In a nutshell, “How Democracies Die” warns of the danger of democratic erosion and provides readers with a framework for understanding and addressing threats to democracy. By examining historical and contemporary case studies, Levitsky and Ziblatt offer insights into the warning signs, the role of political parties, and the necessary actions to safeguard democratic institutions and values.


Target Audience

The book “How Democracies Die” by Steven Levitsky and Daniel Ziblatt is targeted at a diverse audience interested in understanding the threats to democratic systems around the world. The book is recommended reading for the following audiences:

  • General Readers Concerned about Democracy This book appeals to general readers who have a genuine interest in the state of democracy and the challenges it faces. The accessible writing style and compelling case studies make it engaging for a wide range of readers.

  • Scholars and Researchers “How Democracies Die” provides valuable insights for scholars and researchers studying comparative politics, political science, and democratic governance. The book delves deep into historical examples and employs rigorous analysis, making it a valuable resource for academic exploration.

  • Political Activists and Advocates The book is essential reading for political activists and advocates who are passionate about democracy, human rights, and civic engagement. Levitsky and Ziblatt offer clear explanations of democratic erosion and provide actionable strategies for defending democratic values.

  • Policy Makers and Government Officials For those working in the field of politics and governance, “How Democracies Die” offers vital lessons on preserving and strengthening democratic institutions.
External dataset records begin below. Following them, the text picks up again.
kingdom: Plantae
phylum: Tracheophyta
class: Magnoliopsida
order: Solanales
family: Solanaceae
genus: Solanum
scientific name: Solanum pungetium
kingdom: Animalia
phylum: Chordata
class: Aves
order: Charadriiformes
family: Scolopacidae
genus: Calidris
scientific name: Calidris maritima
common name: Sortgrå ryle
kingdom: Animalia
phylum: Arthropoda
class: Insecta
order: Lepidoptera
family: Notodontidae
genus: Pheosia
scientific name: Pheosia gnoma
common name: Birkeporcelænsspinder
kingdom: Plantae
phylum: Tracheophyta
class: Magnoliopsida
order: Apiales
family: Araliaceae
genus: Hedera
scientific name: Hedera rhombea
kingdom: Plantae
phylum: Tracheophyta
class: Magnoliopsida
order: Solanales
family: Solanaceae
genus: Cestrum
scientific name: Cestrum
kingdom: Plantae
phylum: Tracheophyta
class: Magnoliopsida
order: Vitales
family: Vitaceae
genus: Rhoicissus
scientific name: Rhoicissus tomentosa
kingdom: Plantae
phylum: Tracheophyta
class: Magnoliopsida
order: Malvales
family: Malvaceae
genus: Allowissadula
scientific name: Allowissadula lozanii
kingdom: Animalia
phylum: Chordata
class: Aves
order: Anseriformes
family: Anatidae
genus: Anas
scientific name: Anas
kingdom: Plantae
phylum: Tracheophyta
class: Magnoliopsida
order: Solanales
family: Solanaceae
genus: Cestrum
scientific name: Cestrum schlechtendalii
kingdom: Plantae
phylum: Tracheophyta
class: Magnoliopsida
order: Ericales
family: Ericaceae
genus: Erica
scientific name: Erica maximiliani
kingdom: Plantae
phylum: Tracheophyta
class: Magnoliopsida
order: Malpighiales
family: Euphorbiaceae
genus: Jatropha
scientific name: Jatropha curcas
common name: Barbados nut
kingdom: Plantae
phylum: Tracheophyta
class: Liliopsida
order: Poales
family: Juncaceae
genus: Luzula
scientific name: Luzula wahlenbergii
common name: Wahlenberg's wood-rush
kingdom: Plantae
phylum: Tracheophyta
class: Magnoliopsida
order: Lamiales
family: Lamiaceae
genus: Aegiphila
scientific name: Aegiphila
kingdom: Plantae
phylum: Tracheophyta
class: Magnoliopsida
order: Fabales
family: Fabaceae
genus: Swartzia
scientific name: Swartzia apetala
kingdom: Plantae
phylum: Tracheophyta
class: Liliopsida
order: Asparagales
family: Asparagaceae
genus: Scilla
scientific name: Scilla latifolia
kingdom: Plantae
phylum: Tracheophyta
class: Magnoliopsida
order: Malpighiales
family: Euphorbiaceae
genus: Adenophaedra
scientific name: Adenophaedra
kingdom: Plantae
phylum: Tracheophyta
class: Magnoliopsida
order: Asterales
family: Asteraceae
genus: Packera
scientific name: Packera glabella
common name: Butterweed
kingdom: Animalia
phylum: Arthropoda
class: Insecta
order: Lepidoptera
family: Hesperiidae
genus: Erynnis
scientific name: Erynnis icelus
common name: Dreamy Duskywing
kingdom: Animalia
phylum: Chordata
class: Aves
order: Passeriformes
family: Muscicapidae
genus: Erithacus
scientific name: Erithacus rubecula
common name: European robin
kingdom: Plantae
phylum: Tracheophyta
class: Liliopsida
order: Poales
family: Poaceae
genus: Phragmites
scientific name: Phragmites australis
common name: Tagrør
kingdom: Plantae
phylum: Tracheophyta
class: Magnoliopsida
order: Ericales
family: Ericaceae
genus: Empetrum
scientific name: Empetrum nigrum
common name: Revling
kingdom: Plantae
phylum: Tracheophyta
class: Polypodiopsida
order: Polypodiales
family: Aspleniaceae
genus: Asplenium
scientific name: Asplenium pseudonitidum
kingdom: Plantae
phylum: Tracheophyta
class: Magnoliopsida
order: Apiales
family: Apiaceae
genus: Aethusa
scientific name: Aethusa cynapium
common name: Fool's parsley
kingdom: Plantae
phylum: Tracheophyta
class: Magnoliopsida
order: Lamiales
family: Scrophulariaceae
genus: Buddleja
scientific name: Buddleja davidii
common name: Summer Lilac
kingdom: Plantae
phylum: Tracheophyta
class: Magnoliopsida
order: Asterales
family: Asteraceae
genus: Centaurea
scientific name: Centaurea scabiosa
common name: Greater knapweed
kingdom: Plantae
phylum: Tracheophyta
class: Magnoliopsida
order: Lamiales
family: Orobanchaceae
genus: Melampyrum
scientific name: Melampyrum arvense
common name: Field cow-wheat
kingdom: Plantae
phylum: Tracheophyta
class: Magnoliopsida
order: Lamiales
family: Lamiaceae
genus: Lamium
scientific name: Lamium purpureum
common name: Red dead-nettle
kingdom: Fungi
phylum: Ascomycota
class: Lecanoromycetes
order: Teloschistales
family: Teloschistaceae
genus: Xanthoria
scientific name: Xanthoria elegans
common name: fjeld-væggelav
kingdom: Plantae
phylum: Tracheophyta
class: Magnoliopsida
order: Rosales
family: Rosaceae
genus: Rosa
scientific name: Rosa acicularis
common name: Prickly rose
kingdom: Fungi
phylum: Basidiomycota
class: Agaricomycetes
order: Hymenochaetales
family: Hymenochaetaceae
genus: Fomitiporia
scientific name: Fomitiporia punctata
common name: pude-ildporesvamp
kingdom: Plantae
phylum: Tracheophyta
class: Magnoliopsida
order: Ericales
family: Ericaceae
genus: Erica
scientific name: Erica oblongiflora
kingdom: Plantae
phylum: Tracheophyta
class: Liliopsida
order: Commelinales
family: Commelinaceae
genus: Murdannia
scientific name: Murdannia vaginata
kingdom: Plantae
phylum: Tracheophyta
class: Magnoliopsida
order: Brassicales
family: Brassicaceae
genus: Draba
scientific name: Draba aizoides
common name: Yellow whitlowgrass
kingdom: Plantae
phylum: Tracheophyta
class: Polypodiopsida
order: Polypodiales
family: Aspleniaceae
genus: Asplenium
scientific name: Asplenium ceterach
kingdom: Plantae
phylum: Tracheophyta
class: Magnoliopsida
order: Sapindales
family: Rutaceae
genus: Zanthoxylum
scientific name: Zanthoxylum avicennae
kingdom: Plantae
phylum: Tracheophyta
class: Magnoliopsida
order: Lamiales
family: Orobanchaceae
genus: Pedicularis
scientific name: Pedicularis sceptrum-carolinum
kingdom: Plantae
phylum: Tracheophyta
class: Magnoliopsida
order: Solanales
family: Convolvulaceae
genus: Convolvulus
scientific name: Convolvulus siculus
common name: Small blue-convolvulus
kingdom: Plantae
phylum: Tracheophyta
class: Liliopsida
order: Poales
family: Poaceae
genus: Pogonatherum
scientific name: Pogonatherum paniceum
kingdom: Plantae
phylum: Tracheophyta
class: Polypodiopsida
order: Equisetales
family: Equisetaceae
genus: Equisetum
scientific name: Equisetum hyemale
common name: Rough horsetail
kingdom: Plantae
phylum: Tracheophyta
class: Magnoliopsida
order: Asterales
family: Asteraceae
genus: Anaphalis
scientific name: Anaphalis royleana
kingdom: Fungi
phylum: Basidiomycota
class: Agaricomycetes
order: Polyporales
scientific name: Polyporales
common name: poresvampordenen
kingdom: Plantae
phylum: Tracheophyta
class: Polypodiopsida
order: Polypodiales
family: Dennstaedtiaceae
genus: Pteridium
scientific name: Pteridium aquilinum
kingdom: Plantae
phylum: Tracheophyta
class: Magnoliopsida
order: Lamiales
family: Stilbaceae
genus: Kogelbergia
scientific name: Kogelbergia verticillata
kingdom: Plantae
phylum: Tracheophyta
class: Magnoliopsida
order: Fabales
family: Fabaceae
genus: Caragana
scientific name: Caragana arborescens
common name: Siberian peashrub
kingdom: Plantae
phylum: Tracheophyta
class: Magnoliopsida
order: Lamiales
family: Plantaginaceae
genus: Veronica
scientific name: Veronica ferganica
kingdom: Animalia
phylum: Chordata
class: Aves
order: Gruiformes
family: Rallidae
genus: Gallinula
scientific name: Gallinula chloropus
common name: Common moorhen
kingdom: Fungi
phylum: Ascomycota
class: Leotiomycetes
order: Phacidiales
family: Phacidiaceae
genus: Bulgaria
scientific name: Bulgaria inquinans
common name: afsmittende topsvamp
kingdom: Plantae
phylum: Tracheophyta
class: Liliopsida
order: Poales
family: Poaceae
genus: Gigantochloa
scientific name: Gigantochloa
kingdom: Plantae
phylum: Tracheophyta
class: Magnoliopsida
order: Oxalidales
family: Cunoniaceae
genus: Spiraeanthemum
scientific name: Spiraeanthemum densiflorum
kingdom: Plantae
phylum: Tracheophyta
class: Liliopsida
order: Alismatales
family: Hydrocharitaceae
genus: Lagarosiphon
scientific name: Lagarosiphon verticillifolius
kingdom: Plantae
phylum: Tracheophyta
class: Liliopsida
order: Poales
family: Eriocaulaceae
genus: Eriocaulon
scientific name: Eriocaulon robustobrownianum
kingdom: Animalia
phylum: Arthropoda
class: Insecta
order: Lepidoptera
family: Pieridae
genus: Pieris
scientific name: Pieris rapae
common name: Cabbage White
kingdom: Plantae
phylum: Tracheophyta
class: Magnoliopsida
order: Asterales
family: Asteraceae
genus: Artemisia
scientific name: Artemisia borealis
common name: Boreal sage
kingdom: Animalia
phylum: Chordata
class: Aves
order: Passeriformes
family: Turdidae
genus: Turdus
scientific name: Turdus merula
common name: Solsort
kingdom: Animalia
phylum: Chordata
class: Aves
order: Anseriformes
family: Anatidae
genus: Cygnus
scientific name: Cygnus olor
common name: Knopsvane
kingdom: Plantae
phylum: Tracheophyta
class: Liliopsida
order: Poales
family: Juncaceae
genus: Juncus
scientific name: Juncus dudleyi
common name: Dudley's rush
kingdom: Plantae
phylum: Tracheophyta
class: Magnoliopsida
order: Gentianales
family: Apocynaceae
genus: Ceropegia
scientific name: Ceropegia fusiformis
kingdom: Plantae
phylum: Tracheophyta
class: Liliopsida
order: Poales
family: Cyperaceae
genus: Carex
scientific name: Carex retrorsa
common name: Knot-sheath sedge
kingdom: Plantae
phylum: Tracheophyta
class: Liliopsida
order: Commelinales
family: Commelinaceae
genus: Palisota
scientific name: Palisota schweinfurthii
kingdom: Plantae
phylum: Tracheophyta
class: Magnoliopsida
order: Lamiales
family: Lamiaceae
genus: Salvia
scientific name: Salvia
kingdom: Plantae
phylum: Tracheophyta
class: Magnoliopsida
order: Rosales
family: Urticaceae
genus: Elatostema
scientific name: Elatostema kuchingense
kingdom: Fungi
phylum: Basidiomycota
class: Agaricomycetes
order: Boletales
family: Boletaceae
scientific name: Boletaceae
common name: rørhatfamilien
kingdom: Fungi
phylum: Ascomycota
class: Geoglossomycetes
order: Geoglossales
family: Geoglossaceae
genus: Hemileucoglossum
The book provides guidance on how to identify and respond to warning signs of democratic decline, making it highly relevant for policy experts.

  • Educators and Students In classrooms and educational institutions, the book serves as a valuable resource for teaching and learning about democratic systems. It prompts critical thinking, encourages lively discussions, and fosters a deeper understanding of the importance of democratic norms and values.

Ultimately, “How Democracies Die” is recommended reading as it provides a rigorous analysis of the factors contributing to democratic decay, offers historical and contemporary case studies as evidence, and provides practical recommendations for maintaining democracy. The book’s relevance to a wide range of audiences ensures that it can effectively contribute to a broader understanding of democratic erosion and the urgent need to safeguard democratic principles worldwide.